## WORK ORDER
From the passage on the Bowie song below, copy word for word the part between "But to reiterate" and "just may be.", inclusive.

## PASSAGE

But, having discovered for myself this much, the question was still there: Why precisely is the song uninteresting without this turn through the brushwood of F minor/A-flat major? The whole procedure is conventional enough to not be felt as jarring...it in no way sounds "psychedelic" like the haphazard harmonies you often find in American West Coast bands of the period. There's just enough of a thread to keep the musical logic flowing: The jump onto (or into) F minor, while sudden, does provide a link between F major on the one hand and A-flat major on the other, the A-flat serving as the V of D-flat. But what is the missing link between the D-flat that is touched on but never really arrives and the B-flat of the chorus? I mean...why does it sound logically plausible and not jarring? The missing link is obviously B-flat minor, the relative minor of D-flat major, which is never sounded. So the whole thing goes like this: F major - F minor
(parallel minor of the tonic)/A-flat major (relative major of F minor, also V of D-flat major) - D-flat major (but never confirmed as I) - (B-flat minor...never heard but providing the link between D-flat major, its relative major, and the new key, its parallel major) - B-flat major (the IV of F).
I don't suspect that you actually fought through all that, but I hope it's enough to convince you that this song is somewhat out of the ordinary. Trust me...part of what I do to earn a living is choreography for kindergarten performances of Disney songs. I've similarly analyzed dozens of songs just to make the task tolerably interesting. Nothing (or little) of the music what I've choreographed comes close to this in subtlety of construction (and I haven't even mentioned the exquisite deceptive cadence in the chorus).
But to reiterate the question once more...Why does Bowie need to go through this 20-second rigmarole...why can't he just use the tonic as a dominant to B-flat, the easiest operation there is, in order to construct an interesting song? It dawned on me in a matter of minutes, one of those epoch-making epiphanies on which revolutions are founded (and a moment in which my puzzler got sore, like the Grinch atop the mountain contemplating why the Whos aren't crestfallen that Christmas has been taken away from them)...it dawned on me, I say, that musicians and musical theorists who think solely about music and music theory are not equipped to answer or even properly pose such questions, and that I, with a musical education and now ten years of reading and re-reading outside of music under my belt, just may be.

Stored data
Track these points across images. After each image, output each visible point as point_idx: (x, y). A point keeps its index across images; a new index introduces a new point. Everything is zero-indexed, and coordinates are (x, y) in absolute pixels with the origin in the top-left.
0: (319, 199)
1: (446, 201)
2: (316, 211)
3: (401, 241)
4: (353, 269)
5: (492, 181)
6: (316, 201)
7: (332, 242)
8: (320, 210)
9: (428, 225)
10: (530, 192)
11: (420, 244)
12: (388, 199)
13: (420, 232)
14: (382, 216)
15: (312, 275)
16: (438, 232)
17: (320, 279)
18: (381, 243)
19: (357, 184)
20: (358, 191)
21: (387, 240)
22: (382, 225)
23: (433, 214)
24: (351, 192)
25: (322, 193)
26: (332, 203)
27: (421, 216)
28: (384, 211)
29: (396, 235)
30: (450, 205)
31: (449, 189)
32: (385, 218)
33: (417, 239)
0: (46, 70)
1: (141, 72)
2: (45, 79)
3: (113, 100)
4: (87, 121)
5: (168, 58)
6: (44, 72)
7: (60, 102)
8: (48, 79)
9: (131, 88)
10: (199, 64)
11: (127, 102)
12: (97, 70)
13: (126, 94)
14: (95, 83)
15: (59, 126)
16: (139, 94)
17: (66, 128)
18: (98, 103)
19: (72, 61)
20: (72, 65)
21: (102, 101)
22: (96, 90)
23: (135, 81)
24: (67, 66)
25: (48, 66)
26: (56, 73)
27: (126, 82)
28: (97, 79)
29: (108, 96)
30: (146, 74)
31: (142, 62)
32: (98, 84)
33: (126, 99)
--
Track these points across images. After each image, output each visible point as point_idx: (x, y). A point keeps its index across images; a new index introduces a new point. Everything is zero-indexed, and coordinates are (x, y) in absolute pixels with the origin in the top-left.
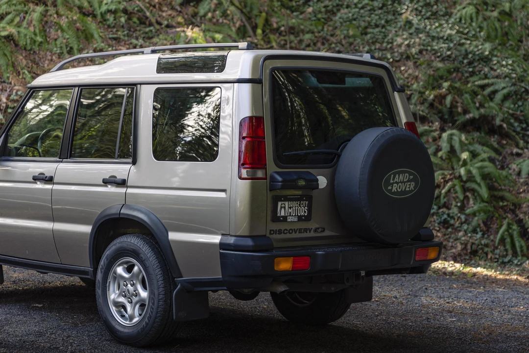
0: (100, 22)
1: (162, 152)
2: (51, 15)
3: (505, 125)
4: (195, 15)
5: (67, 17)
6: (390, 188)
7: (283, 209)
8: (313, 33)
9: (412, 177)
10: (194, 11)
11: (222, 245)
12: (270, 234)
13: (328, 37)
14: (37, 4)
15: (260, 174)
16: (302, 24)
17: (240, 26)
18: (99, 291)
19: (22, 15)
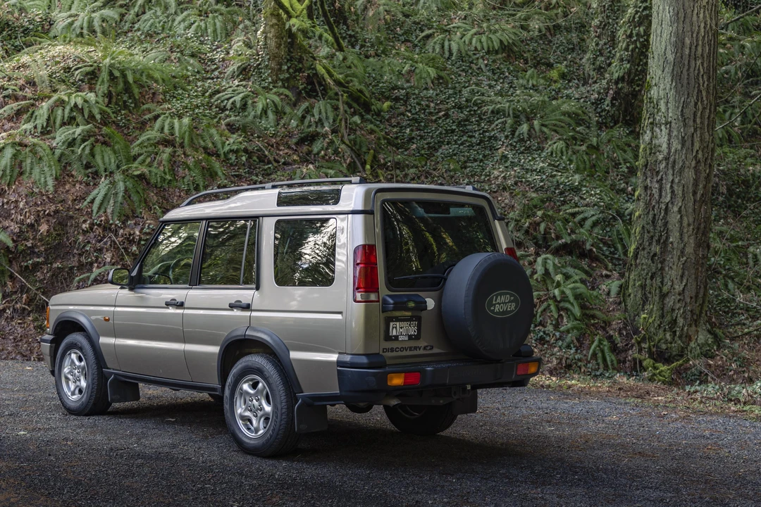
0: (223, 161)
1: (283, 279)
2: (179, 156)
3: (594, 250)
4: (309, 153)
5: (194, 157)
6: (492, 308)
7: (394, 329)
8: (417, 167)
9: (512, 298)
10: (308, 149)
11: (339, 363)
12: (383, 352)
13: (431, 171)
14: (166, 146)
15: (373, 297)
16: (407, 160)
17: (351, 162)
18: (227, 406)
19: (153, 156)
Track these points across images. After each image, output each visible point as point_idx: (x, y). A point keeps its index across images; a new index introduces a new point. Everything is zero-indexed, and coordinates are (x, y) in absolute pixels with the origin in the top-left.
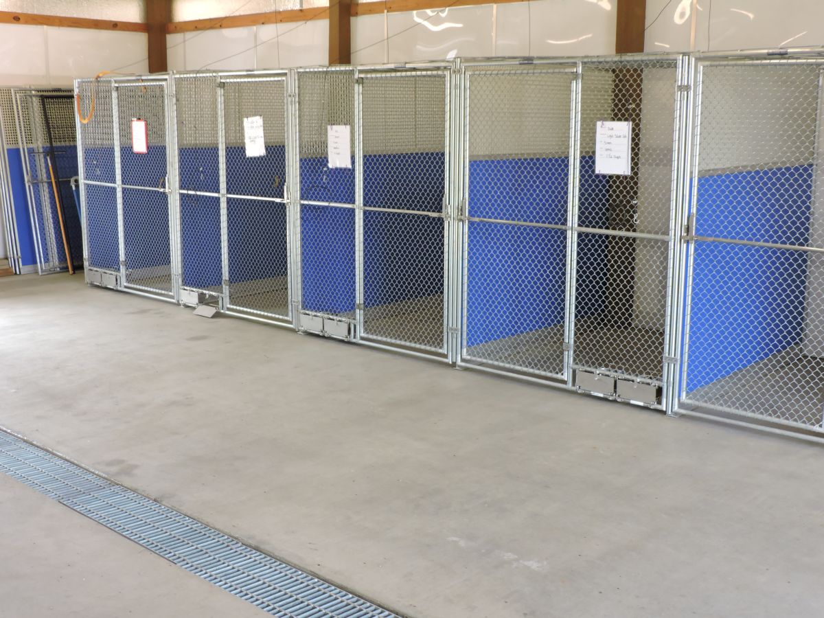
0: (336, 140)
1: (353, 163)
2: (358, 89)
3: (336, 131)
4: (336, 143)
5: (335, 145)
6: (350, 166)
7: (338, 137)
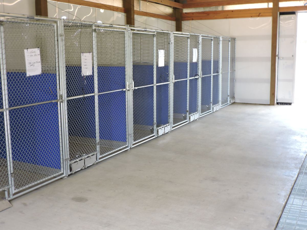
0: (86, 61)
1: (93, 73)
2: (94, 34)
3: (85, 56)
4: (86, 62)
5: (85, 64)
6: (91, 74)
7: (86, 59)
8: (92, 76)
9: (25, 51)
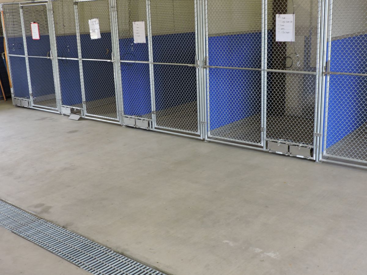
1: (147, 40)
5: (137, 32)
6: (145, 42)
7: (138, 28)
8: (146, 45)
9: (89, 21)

## ANSWER FOR THE TASK
But to reiterate the question once more...Why does Bowie need to go through this 20-second rigmarole...why can't he just use the tonic as a dominant to B-flat, the easiest operation there is, in order to construct an interesting song? It dawned on me in a matter of minutes, one of those epoch-making epiphanies on which revolutions are founded (and a moment in which my puzzler got sore, like the Grinch atop the mountain contemplating why the Whos aren't crestfallen that Christmas has been taken away from them)...it dawned on me, I say, that musicians and musical theorists who think solely about music and music theory are not equipped to answer or even properly pose such questions, and that I, with a musical education and now ten years of reading and re-reading outside of music under my belt, just may be.